Savonarola calló y un silencio absoluto llenó la iglesia. Parecía un milagro que ningún niño llorase ni que nadie se moviera.

—¿Acaso creéis que san Juan habla de algunos de esos mitos que tanto gustan a algunos? —continuó—. ¡No! San Juan describe el castigo final para los fornicadores, los herejes, los usureros y los comerciantes corruptos. Todos ellos se consumirán en la Gehena entre horribles dolores. Y yo os digo que el castigo de esta ciudad podrida se halla cercano. Cuando la espada flamígera del Señor actúe, no servirán de nada vuestras riquezas, los libros paganos no os protegerán, vuestra sabiduría será vana; vuestros mejores vestidos, ridículos ante la gloria de Dios… ¡Cambiad! ¡Arrepentíos antes de que sea tarde! ¡Regresad a la senda del bien mientras haya tiempo!

Lorena miró fascinada a aquel sacerdote y a su audiencia. No mucho tiempo atrás las mujeres y los hombres acudían a la catedral de Santa Maria del Fiore ataviados con sus galas más elegantes.

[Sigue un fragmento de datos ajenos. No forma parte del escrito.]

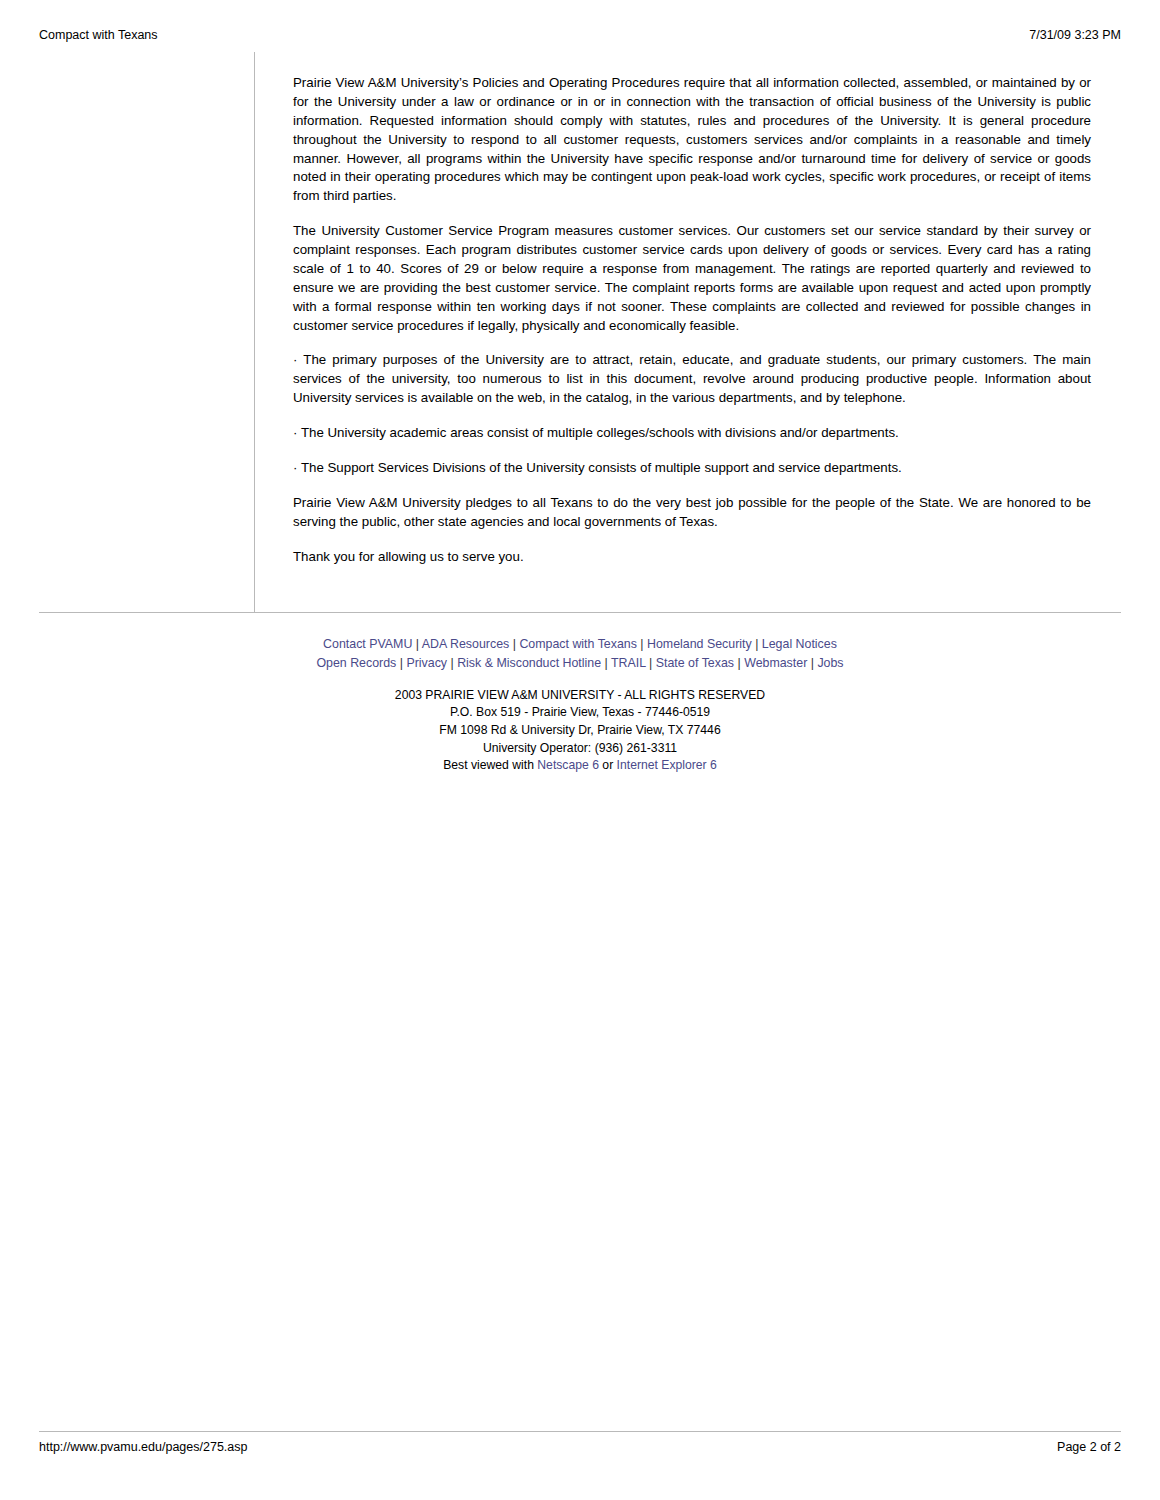Compact with Texans
7/31/09 3:23 PM
Prairie View A&M University’s Policies and Operating Procedures require that all information collected, assembled, or maintained by or for the University under a law or ordinance or in or in connection with the transaction of official business of the University is public information. Requested information should comply with statutes, rules and procedures of the University. It is general procedure throughout the University to respond to all customer requests, customers services and/or complaints in a reasonable and timely manner. However, all programs within the University have specific response and/or turnaround time for delivery of service or goods noted in their operating procedures which may be contingent upon peak-load work cycles, specific work procedures, or receipt of items from third parties.
The University Customer Service Program measures customer services. Our customers set our service standard by their survey or complaint responses. Each program distributes customer service cards upon delivery of goods or services. Every card has a rating scale of 1 to 40. Scores of 29 or below require a response from management. The ratings are reported quarterly and reviewed to ensure we are providing the best customer service. The complaint reports forms are available upon request and acted upon promptly with a formal response within ten working days if not sooner. These complaints are collected and reviewed for possible changes in customer service procedures if legally, physically and economically feasible.
· The primary purposes of the University are to attract, retain, educate, and graduate students, our primary customers. The main services of the university, too numerous to list in this document, revolve around producing productive people. Information about University services is available on the web, in the catalog, in the various departments, and by telephone.
· The University academic areas consist of multiple colleges/schools with divisions and/or departments.
· The Support Services Divisions of the University consists of multiple support and service departments.
Prairie View A&M University pledges to all Texans to do the very best job possible for the people of the State. We are honored to be serving the public, other state agencies and local governments of Texas.
Thank you for allowing us to serve you.
Contact PVAMU | ADA Resources | Compact with Texans | Homeland Security | Legal Notices
Open Records | Privacy | Risk & Misconduct Hotline | TRAIL | State of Texas | Webmaster | Jobs
2003 PRAIRIE VIEW A&M UNIVERSITY - ALL RIGHTS RESERVED
P.O. Box 519 - Prairie View, Texas - 77446-0519
FM 1098 Rd & University Dr, Prairie View, TX 77446
University Operator: (936) 261-3311
Best viewed with Netscape 6 or Internet Explorer 6
http://www.pvamu.edu/pages/275.asp
Page 2 of 2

Hoy no se veía una joya ni un vestido que pudiera considerarse demasiado recargado. Los ataques reiterados de Savonarola contra la vanidad y el lujo huero habían calado ya entre los feligreses, independientemente de sus convicciones. Por ello, aunque algunos continuaran exhibiendo esplendorosos ropajes en las fiestas, ni un solo florentino osaba dejarse ver en un sermón de Savonarola con un traje que pudiera ser tildado de ostentoso.

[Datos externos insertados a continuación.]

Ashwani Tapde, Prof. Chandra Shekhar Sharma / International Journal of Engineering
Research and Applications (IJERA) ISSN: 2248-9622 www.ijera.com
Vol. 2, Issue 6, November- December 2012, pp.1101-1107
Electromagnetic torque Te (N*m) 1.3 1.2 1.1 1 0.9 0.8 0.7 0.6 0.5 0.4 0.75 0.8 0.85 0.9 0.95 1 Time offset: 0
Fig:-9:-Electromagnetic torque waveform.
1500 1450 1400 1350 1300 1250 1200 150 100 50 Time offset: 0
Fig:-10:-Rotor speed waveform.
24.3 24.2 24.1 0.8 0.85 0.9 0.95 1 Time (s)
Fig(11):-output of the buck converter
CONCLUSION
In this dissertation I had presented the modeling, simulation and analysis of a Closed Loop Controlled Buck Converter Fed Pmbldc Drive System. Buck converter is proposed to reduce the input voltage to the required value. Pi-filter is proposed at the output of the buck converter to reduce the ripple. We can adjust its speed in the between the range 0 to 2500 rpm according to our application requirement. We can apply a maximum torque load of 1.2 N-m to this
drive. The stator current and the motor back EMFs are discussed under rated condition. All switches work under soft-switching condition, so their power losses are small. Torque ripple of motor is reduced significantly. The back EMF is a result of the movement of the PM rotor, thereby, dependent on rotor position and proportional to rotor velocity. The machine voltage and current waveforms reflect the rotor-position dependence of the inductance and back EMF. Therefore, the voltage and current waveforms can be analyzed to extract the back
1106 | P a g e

—Hasta los príncipes y los rectores de ciudades como ésta son incapaces de evitar la muerte cuando Dios llama a su puerta —aseveró el sacerdote—. También a Lorenzo le llegará su hora. Cuando esto ocurra, no penséis que vosotros estaréis mejor protegidos. Aprovechad este día para desprenderos de vuestros vicios y pecados, no sea que mañana el peso de vuestro propio fardo os precipite al abismo sin remedio.

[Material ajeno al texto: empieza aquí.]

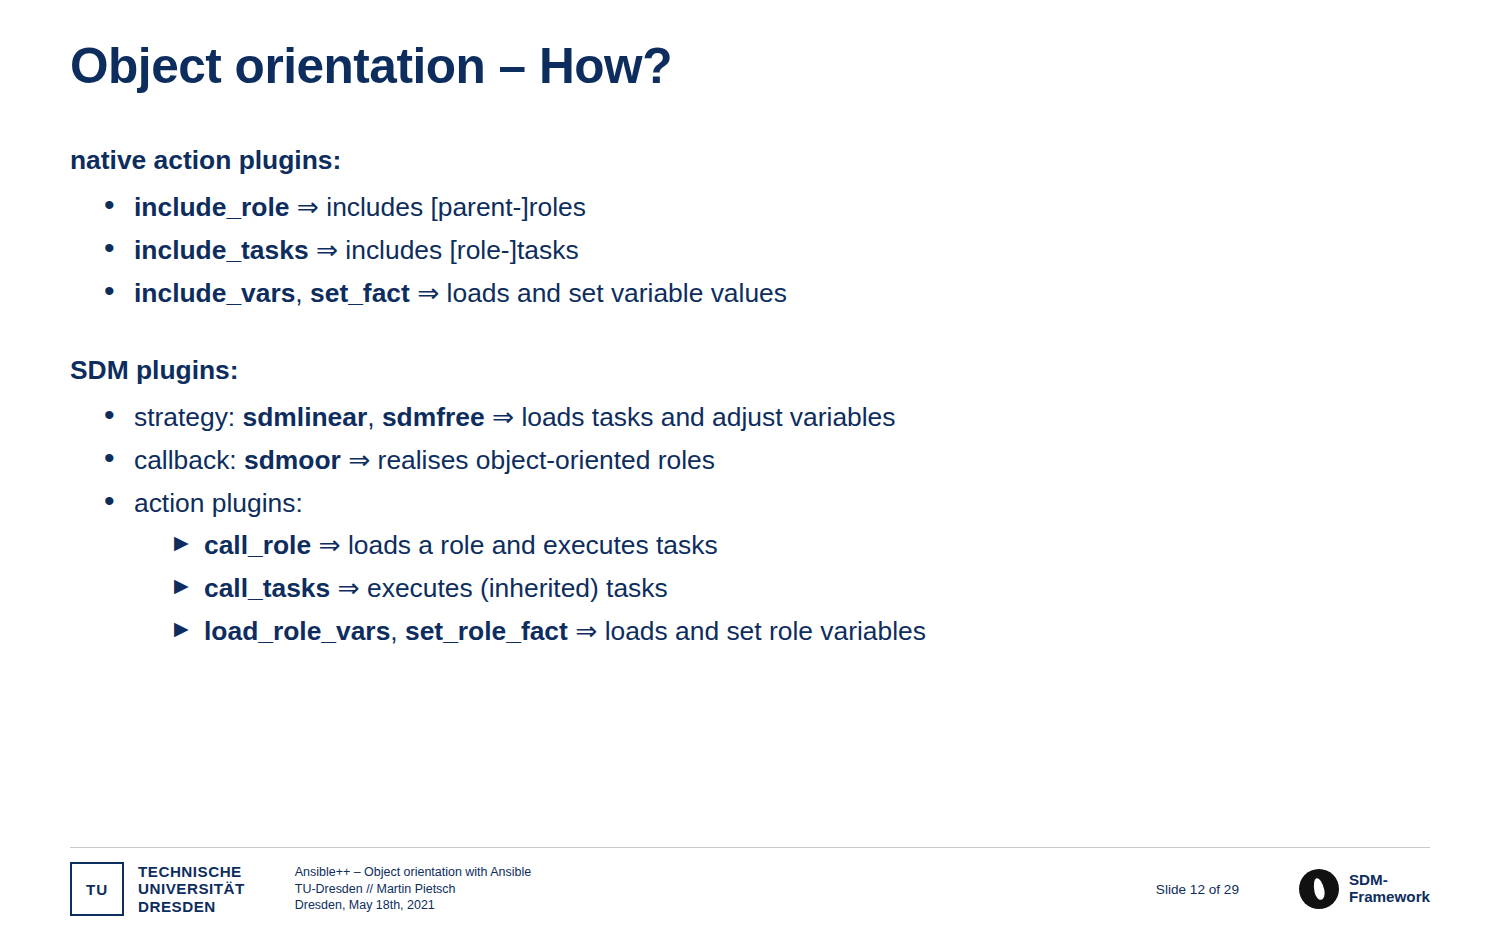Object orientation – How?
native action plugins:
include_role ⇒ includes [parent-]roles
include_tasks ⇒ includes [role-]tasks
include_vars, set_fact ⇒ loads and set variable values
SDM plugins:
strategy: sdmlinear, sdmfree ⇒ loads tasks and adjust variables
callback: sdmoor ⇒ realises object-oriented roles
action plugins:
call_role ⇒ loads a role and executes tasks
call_tasks ⇒ executes (inherited) tasks
load_role_vars, set_role_fact ⇒ loads and set role variables
TU
Technische
Universität
Dresden
Ansible++ – Object orientation with Ansible
TU-Dresden // Martin Pietsch
Dresden, May 18th, 2021
Slide 12 of 29
SDM-
Framework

Lorena no podía creerse lo que había oído. ¡Savonarola había pronosticado de modo velado la muerte de Lorenzo delante de media Florencia! Si eso llegaba a ocurrir, Dios no lo permitiera, el prestigio de Savonarola como profeta se acrecentaría hasta límites insospechados.

Lo cierto es que los tiempos estaban cambiando. Incluso con el Magnífico vivo, la influencia de Savonarola era incontestable. Hacía ya meses que el ascético sacerdote y Lorenzo convivían en la misma ciudad dentro de un equilibrio inestable. Lorenzo seguía acaparando los resortes del poder en las instituciones de Gobierno, pero era Savonarola quien estaba ganando las voluntades de las gentes con el único don de la palabra. Sí, incluso entre el círculo más íntimo del Magnífico, eran muchos los que comulgaban con Savonarola. Por dicho motivo, aquel monje enjuto era intocable y se podía permitir criticar a quien le placiera, incluyendo a Lorenzo.